## Work request
Keeping every character in place, output all the data.
---- Excerpted records
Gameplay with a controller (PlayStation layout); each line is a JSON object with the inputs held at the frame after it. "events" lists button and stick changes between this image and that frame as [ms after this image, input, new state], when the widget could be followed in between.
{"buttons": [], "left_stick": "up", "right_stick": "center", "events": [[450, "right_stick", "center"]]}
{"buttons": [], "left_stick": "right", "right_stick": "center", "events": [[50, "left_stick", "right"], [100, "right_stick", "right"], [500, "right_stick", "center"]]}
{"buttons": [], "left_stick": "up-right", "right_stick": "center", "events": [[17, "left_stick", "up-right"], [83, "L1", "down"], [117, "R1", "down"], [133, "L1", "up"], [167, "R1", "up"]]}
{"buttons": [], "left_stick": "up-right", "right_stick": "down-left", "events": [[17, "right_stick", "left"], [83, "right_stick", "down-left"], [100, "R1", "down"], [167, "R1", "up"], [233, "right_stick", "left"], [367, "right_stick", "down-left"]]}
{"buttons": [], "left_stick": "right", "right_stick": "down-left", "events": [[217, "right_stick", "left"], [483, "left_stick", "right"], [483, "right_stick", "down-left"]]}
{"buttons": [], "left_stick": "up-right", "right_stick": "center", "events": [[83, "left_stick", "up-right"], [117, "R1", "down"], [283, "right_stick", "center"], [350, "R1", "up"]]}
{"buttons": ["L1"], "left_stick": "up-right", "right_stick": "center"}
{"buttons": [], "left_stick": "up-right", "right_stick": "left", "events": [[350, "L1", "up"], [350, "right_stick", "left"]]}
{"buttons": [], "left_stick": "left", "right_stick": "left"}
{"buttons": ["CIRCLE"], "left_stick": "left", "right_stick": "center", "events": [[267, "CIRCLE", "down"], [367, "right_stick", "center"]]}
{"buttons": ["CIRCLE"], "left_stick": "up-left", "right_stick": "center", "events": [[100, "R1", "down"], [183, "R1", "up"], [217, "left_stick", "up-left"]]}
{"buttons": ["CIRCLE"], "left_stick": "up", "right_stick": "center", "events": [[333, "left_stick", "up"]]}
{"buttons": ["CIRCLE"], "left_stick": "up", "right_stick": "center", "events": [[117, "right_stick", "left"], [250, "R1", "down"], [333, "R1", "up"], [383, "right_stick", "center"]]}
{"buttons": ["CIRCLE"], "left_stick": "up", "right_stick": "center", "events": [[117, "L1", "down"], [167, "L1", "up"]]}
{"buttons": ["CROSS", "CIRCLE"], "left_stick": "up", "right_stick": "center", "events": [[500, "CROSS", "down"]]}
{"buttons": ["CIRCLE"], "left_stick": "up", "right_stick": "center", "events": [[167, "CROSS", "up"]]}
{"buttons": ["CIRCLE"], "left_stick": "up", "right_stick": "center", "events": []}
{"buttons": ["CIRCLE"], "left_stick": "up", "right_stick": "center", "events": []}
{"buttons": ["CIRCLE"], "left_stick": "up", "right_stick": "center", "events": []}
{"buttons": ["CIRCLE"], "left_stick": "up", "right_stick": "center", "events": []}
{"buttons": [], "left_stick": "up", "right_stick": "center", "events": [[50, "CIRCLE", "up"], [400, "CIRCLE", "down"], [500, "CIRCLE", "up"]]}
--------
## Solved exercise
Gameplay with a controller (PlayStation layout); each line is a JSON object with the inputs held at the frame after it. "events" lists button and stick changes between this image and that frame as [ms after this image, input, new state], when the widget could be followed in between.
{"buttons": [], "left_stick": "up", "right_stick": "center", "events": [[450, "right_stick", "center"]]}
{"buttons": [], "left_stick": "right", "right_stick": "center", "events": [[50, "left_stick", "right"], [100, "right_stick", "right"], [500, "right_stick", "center"]]}
{"buttons": [], "left_stick": "up-right", "right_stick": "center", "events": [[17, "left_stick", "up-right"], [83, "L1", "down"], [117, "R1", "down"], [133, "L1", "up"], [167, "R1", "up"]]}
{"buttons": [], "left_stick": "up-right", "right_stick": "down-left", "events": [[17, "right_stick", "left"], [83, "right_stick", "down-left"], [100, "R1", "down"], [167, "R1", "up"], [233, "right_stick", "left"], [367, "right_stick", "down-left"]]}
{"buttons": [], "left_stick": "right", "right_stick": "down-left", "events": [[217, "right_stick", "left"], [483, "left_stick", "right"], [483, "right_stick", "down-left"]]}
{"buttons": [], "left_stick": "up-right", "right_stick": "center", "events": [[83, "left_stick", "up-right"], [117, "R1", "down"], [283, "right_stick", "center"], [350, "R1", "up"]]}
{"buttons": ["L1"], "left_stick": "up-right", "right_stick": "center"}
{"buttons": [], "left_stick": "up-right", "right_stick": "left", "events": [[350, "L1", "up"], [350, "right_stick", "left"]]}
{"buttons": [], "left_stick": "left", "right_stick": "left"}
{"buttons": ["CIRCLE"], "left_stick": "left", "right_stick": "center", "events": [[267, "CIRCLE", "down"], [367, "right_stick", "center"]]}
{"buttons": ["CIRCLE"], "left_stick": "up-left", "right_stick": "center", "events": [[100, "R1", "down"], [183, "R1", "up"], [217, "left_stick", "up-left"]]}
{"buttons": ["CIRCLE"], "left_stick": "up", "right_stick": "center", "events": [[333, "left_stick", "up"]]}
{"buttons": ["CIRCLE"], "left_stick": "up", "right_stick": "center", "events": [[117, "right_stick", "left"], [250, "R1", "down"], [333, "R1", "up"], [383, "right_stick", "center"]]}
{"buttons": ["CIRCLE"], "left_stick": "up", "right_stick": "center", "events": [[117, "L1", "down"], [167, "L1", "up"]]}
{"buttons": ["CROSS", "CIRCLE"], "left_stick": "up", "right_stick": "center", "events": [[500, "CROSS", "down"]]}
{"buttons": ["CIRCLE"], "left_stick": "up", "right_stick": "center", "events": [[167, "CROSS", "up"]]}
{"buttons": ["CIRCLE"], "left_stick": "up", "right_stick": "center", "events": []}
{"buttons": ["CIRCLE"], "left_stick": "up", "right_stick": "center", "events": []}
{"buttons": ["CIRCLE"], "left_stick": "up", "right_stick": "center", "events": []}
{"buttons": ["CIRCLE"], "left_stick": "up", "right_stick": "center", "events": []}
{"buttons": [], "left_stick": "up", "right_stick": "center", "events": [[50, "CIRCLE", "up"], [400, "CIRCLE", "down"], [500, "CIRCLE", "up"]]}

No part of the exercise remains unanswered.